Por fim, e depois desse longo texto, eu quero só comentar sobre as afirmações que você fez em relação
à economia planificada. Você diz que um sistema que produz com base na necessidade não poderia
funcionar. Os dados, no entanto, nos dizem o contrário. A URSS, um país majoritariamente agrário e
ainda parcialmente preso ao feudalismo na época da revolução bolchevique, industrializou-se na
velocidade da luz e estava preparado para enfrentar a Alemanha Nazista em 1941. Foi um dos países que
mais rápido se industrializou na história até hoje. O PIB soviético, por sua vez, crescia como um foguete
em direção ao espaço. Foram construídos mais de quatro mil hospitais, mais de seis mil escolas, e
chegamos à erradicação do analfabetismo (likbez, se te interessar pesquisar), e a desenvolvimentos
espaciais e militares que beiram o absurdo. Falar que a experiência soviética falhou não faz sentido,
camarada, porque as estatísticas nos dizem o contrário. Eu posso te fornecer fontes sobre tudo isso, mas
o YouTube apaga comentários com links para sites externos e eu não vou poder te oferecê-los neste
texto. Se quiser as fontes, só mandar alguma rede social sua que eu te envio diretamente.

Em relação à Cuba: está no HungerMap Live, da World Food Programme, que os cubanos têm apenas 9%
de sua população com 'necessidades alimentícias' e que aqueles com desnutrição são menos que 2.5%
dos cidadãos. Cuba foi um país exemplo no combate ao coronavírus e na produção nacional de uma
vacina, tal como erradicou o analfabetismo recentemente. A UNESCO reconheceu isso, diga-se de
passagem, e também reconheceu o fim da mortalidade infantil na ilha.

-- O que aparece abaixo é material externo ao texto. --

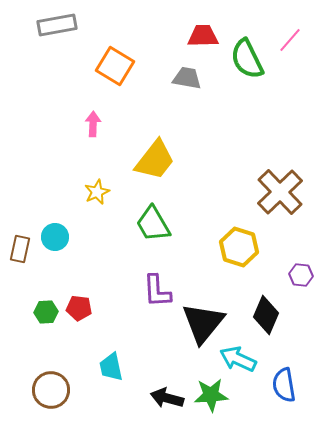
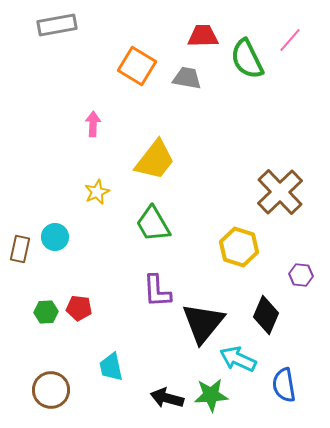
orange square: moved 22 px right
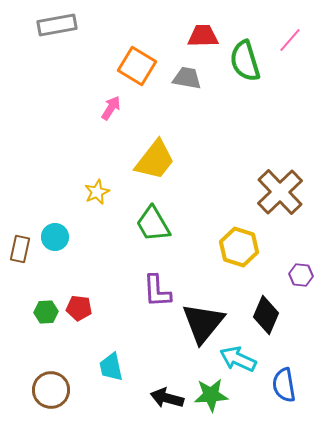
green semicircle: moved 2 px left, 2 px down; rotated 9 degrees clockwise
pink arrow: moved 18 px right, 16 px up; rotated 30 degrees clockwise
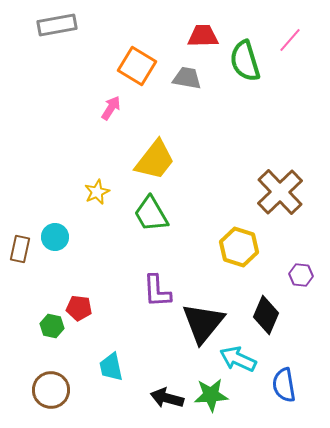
green trapezoid: moved 2 px left, 10 px up
green hexagon: moved 6 px right, 14 px down; rotated 15 degrees clockwise
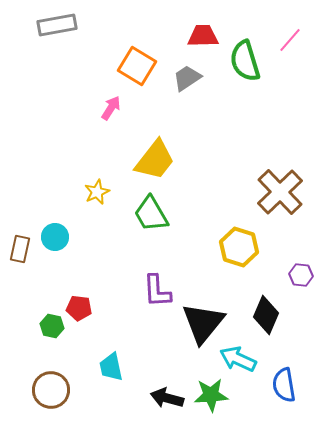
gray trapezoid: rotated 44 degrees counterclockwise
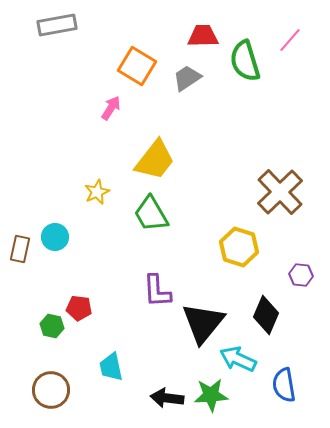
black arrow: rotated 8 degrees counterclockwise
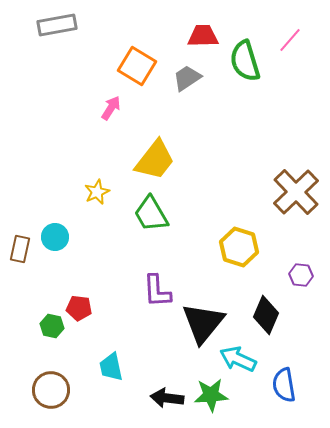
brown cross: moved 16 px right
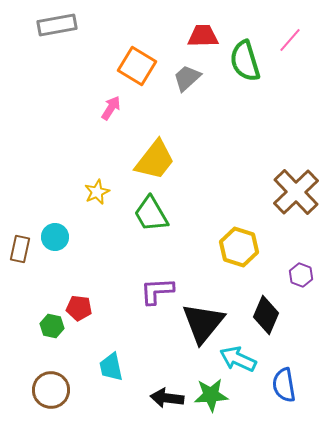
gray trapezoid: rotated 8 degrees counterclockwise
purple hexagon: rotated 15 degrees clockwise
purple L-shape: rotated 90 degrees clockwise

É claro, ainda é um país em
desenvolvimento, e provavelmente terá muitas dificuldades para evoluir mais, mas que país é que não
faria sendo proibido pelos EUA de comercializar com 95% do mundo? É simplesmente injusto, e, antes
da revolução, Cuba era no mínimo trinta vezes pior. O gráfico de subida do PIB e do IDH de Cuba expõem
isso. Espero que seja o suficiente, e, novamente, valeu pelo papo cabeça (apesar de eu discordar de
absolutamente todas as palavras que você proferiu, ou quase isso).